Hoping to break into the United States, the Ritnand Balved Education Foundation wanted to buy the Pittsburgh for-profit education provider’s two largest art institutes — the New England Institute of Art, in Brookline, Mass., and the Art Institute of New York City — and keep them open as nonprofit institutions, according to letters and emails exchanged between EDMC and Massachusetts education officials.

EDMC had announced in May 2015 that it would eventually close those schools and about a dozen others.

But the Massachusetts Department of Higher Education expressed skepticism about the proposed deal. After a meeting with the department in July, EDMC faced a torrent of questions from officials about how the new owner would operate the New England school and how students and curriculum would be affected.

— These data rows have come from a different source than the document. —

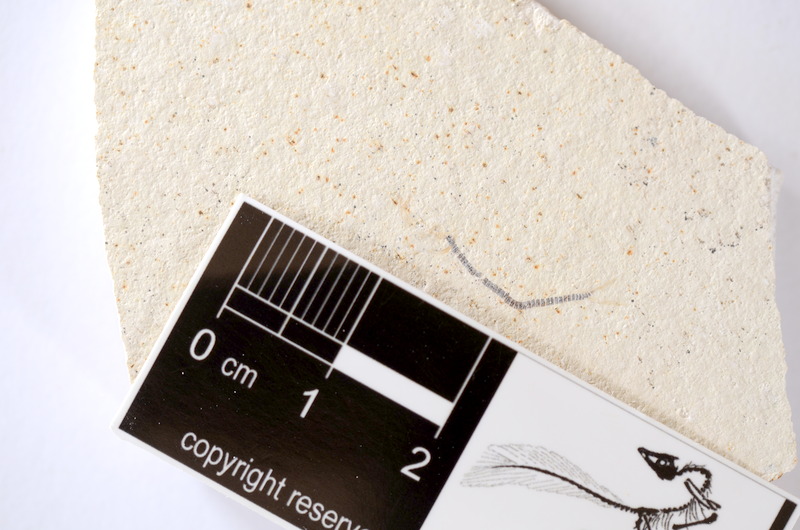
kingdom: Animalia
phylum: Chordata
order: Salmoniformes
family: Orthogonikleithridae
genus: Orthogonikleithrus
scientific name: Orthogonikleithrus hoelli
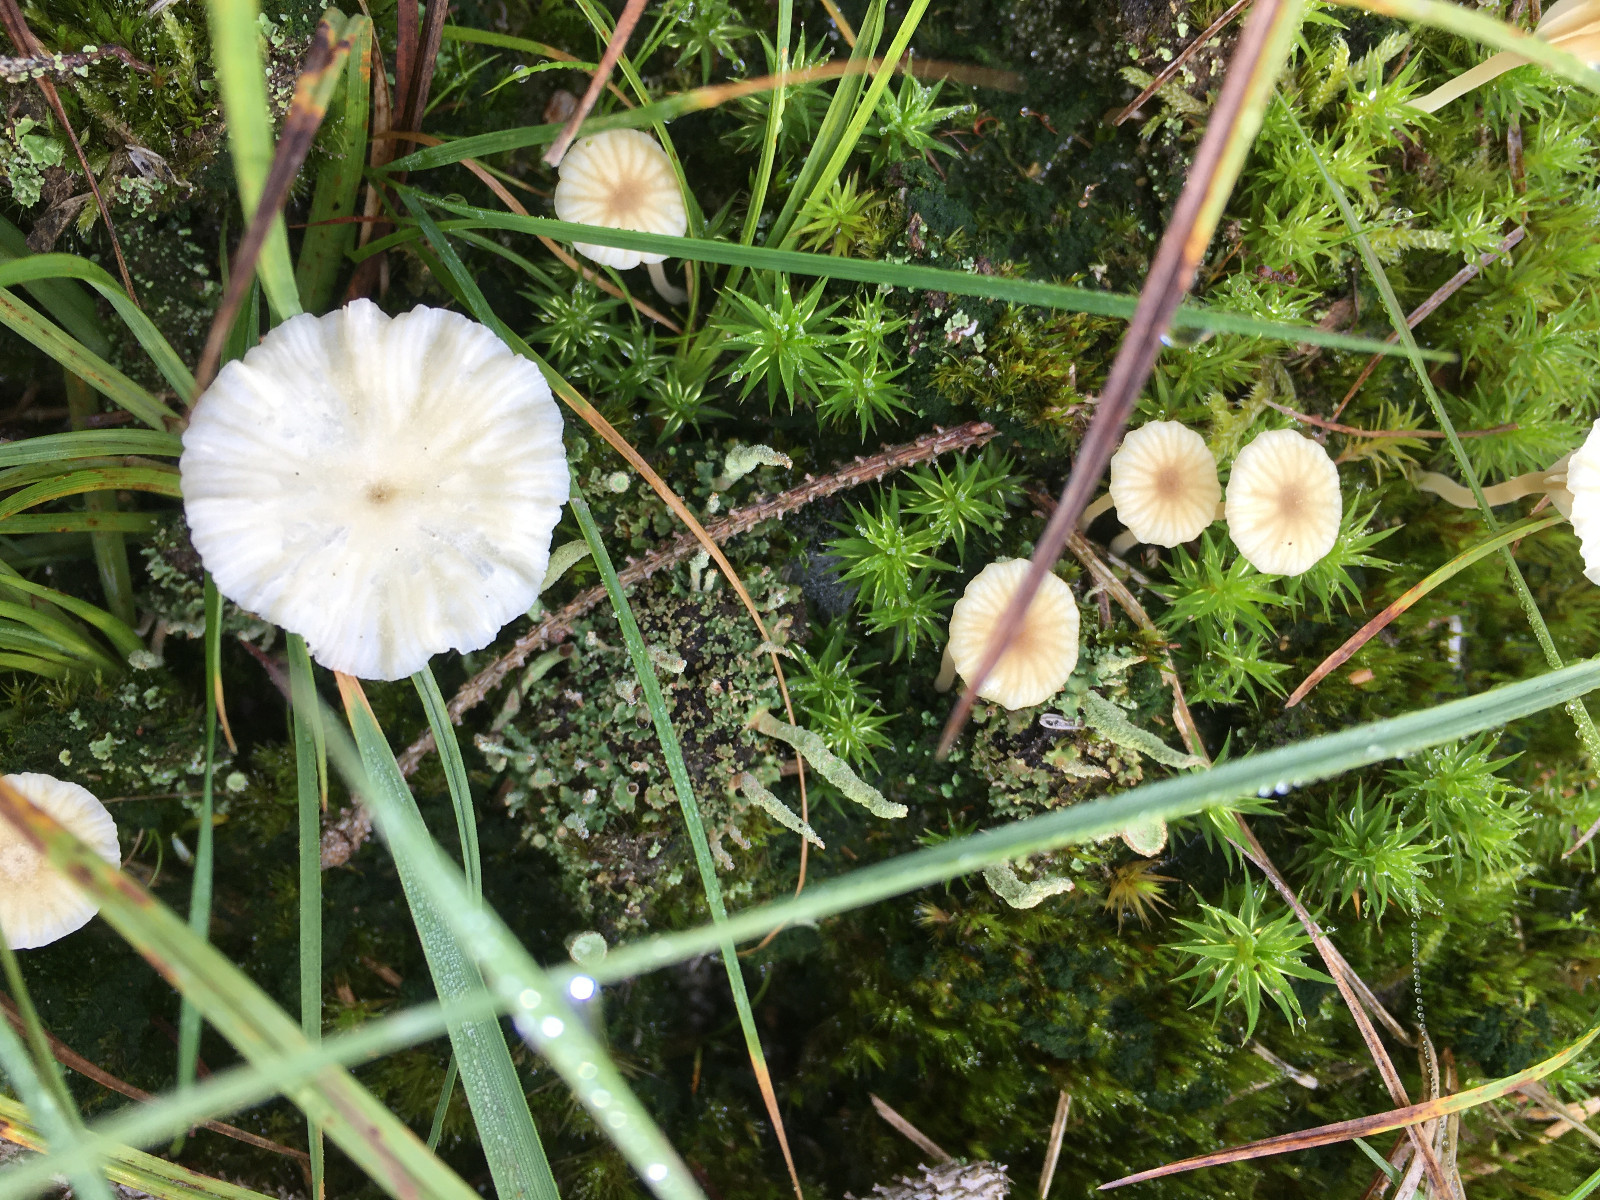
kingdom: Fungi
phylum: Basidiomycota
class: Agaricomycetes
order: Agaricales
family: Hygrophoraceae
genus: Lichenomphalia
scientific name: Lichenomphalia umbellifera
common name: tørve-lavhat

In November, EDMC notified officials it had abandoned the sale.

Now, Pittsburgh-based EDMC is pursuing much larger transaction: a sale of all of its schools that are still accepting students to the Dream Center Foundation, a Los Angeles-based philanthropic organization affiliated with a Pentecostal church that funds programs across the country for underprivileged people.

Analysts said the proposed deal — including 31 Art Institute schools, as well as the South University and Argosy University educational systems — is sure to come under scrutiny from the government regulators as well as the institutional accreditation agencies tasked with approving it.